## [TASK PROMPT]
Search the entries below for the string "school" and copy the lines that hold it.

Saved data entries:
•••••
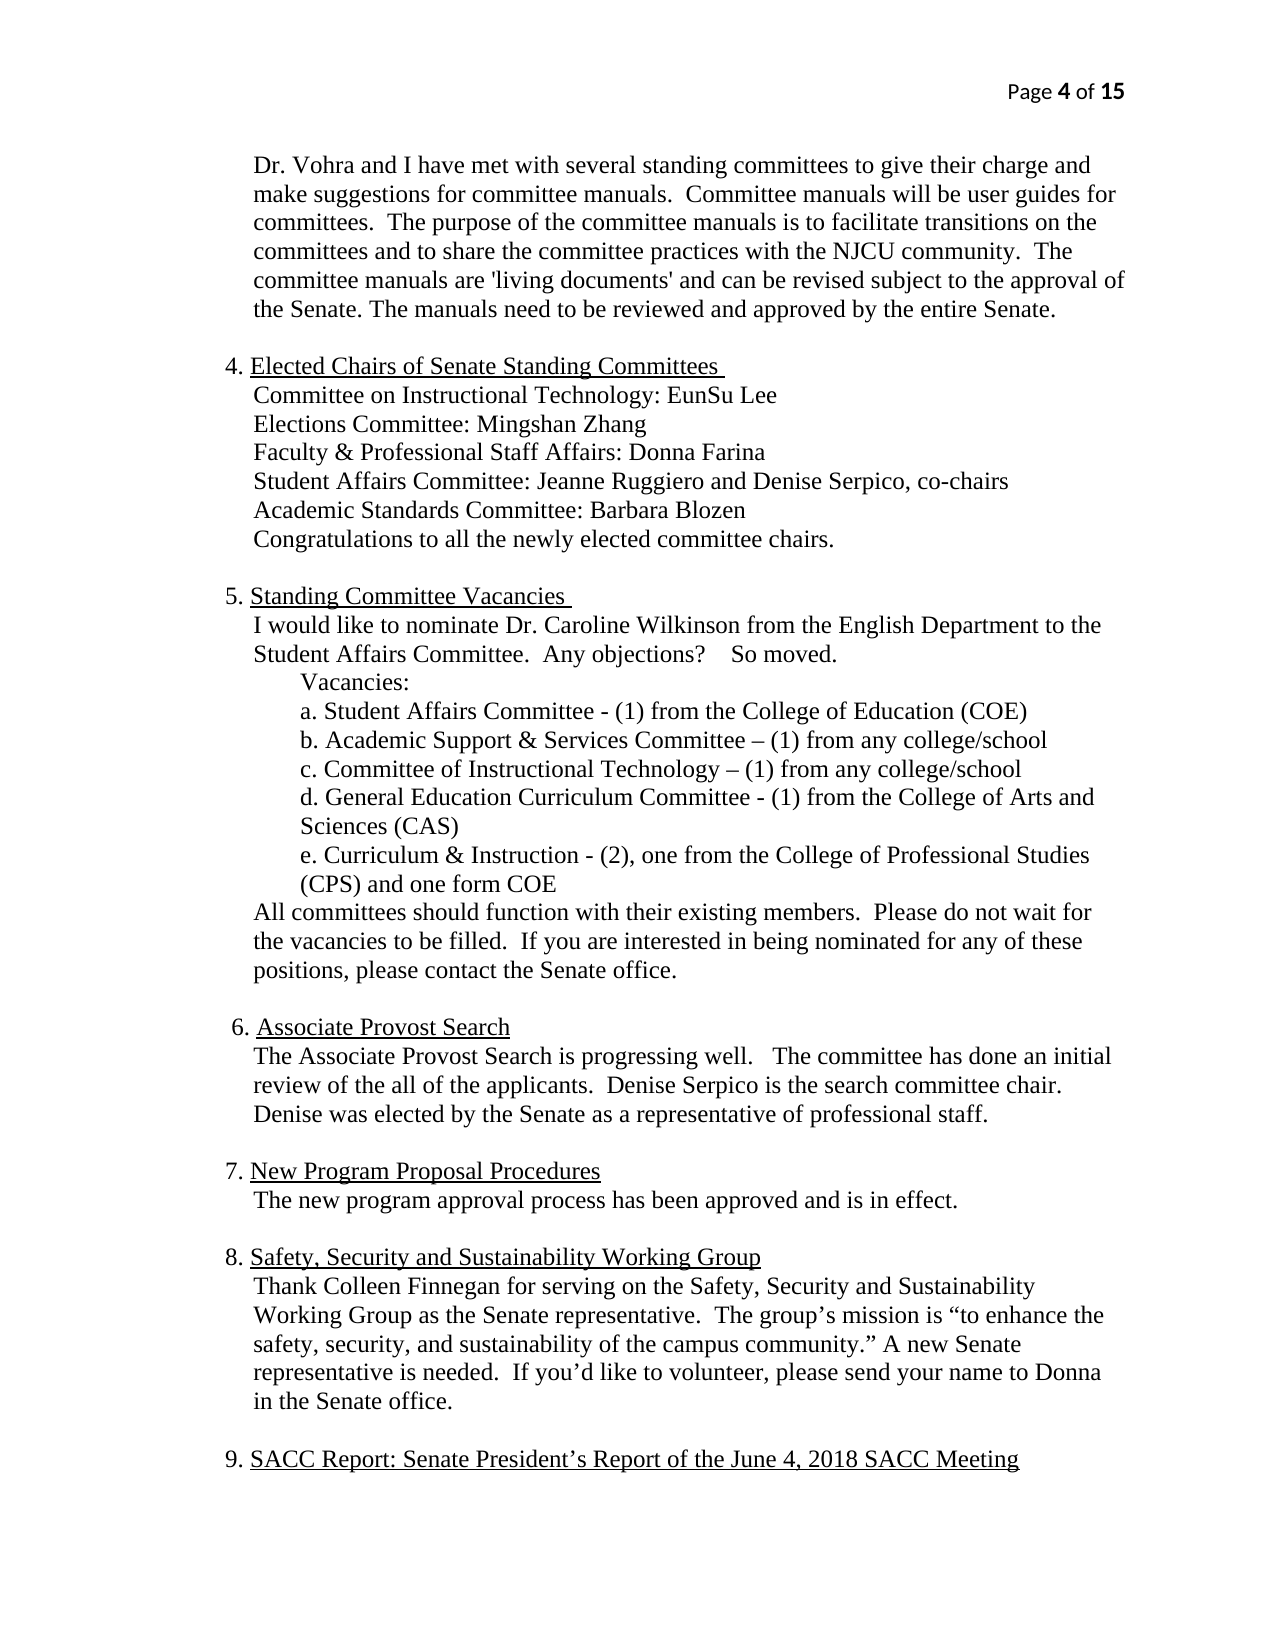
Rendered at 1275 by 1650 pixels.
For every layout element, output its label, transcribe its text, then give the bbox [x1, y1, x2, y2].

text Elections Committee: Mingshan Zhang [253, 409, 1125, 437]
text e. Curriculum & Instruction - (2), one from the College of Professional Studies (CPS) and one form COE [300, 840, 1125, 897]
text All committees should function with their existing members. Please do not wait for the vacancies to be filled. If you are interested in being nominated for any of these positions, please contact the Senate office. [253, 897, 1125, 984]
text The new program approval process has been approved and is in effect. [253, 1185, 1125, 1214]
text Congratulations to all the newly elected committee chairs. [253, 524, 1125, 552]
text Student Affairs Committee: Jeanne Ruggiero and Denise Serpico, co-chairs [253, 466, 1125, 495]
text The Associate Provost Search is progressing well. The committee has done an initial review of the all of the applicants. Denise Serpico is the search committee chair. Denise was elected by the Senate as a representative of professional staff. [253, 1041, 1125, 1127]
text 7. New Program Proposal Procedures [225, 1156, 1125, 1185]
text 6. Associate Provost Search [225, 1012, 1125, 1041]
text Thank Colleen Finnegan for serving on the Safety, Security and Sustainability Working Group as the Senate representative. The group’s mission is “to enhance the safety, security, and sustainability of the campus community.” A new Senate representative is needed. If you’d like to volunteer, please send your name to Donna in the Senate office. [253, 1271, 1125, 1415]
text 4. Elected Chairs of Senate Standing Committees [225, 351, 1125, 380]
text Vacancies: [300, 667, 1125, 696]
text Committee on Instructional Technology: EunSu Lee [253, 380, 1125, 409]
text 9. SACC Report: Senate President’s Report of the June 4, 2018 SACC Meeting [225, 1444, 1125, 1472]
text d. General Education Curriculum Committee - (1) from the College of Arts and Sciences (CAS) [300, 782, 1125, 840]
text c. Committee of Instructional Technology – (1) from any college/school [300, 754, 1125, 782]
text b. Academic Support & Services Committee – (1) from any college/school [300, 725, 1125, 754]
text Faculty & Professional Staff Affairs: Donna Farina [253, 437, 1125, 466]
text I would like to nominate Dr. Caroline Wilkinson from the English Department to the Student Affairs Committee. Any objections? So moved. [253, 610, 1125, 667]
text a. Student Affairs Committee - (1) from the College of Education (COE) [300, 696, 1125, 725]
text 8. Safety, Security and Sustainability Working Group [225, 1242, 1125, 1271]
text 5. Standing Committee Vacancies [225, 581, 1125, 610]
text Academic Standards Committee: Barbara Blozen [253, 495, 1125, 524]
text Dr. Vohra and I have met with several standing committees to give their charge and make suggestions for committee manuals. Committee manuals will be user guides for committees. The purpose of the committee manuals is to facilitate transitions on the committees and to share the committee practices with the NJCU community. The committee manuals are 'living documents' and can be revised subject to the approval of the Senate. The manuals need to be reviewed and approved by the entire Senate. [253, 150, 1125, 322]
•••••
## [TASK SOLUTION]
text c. Committee of Instructional Technology – (1) from any college/school [300, 754, 1125, 782]
text b. Academic Support & Services Committee – (1) from any college/school [300, 725, 1125, 754]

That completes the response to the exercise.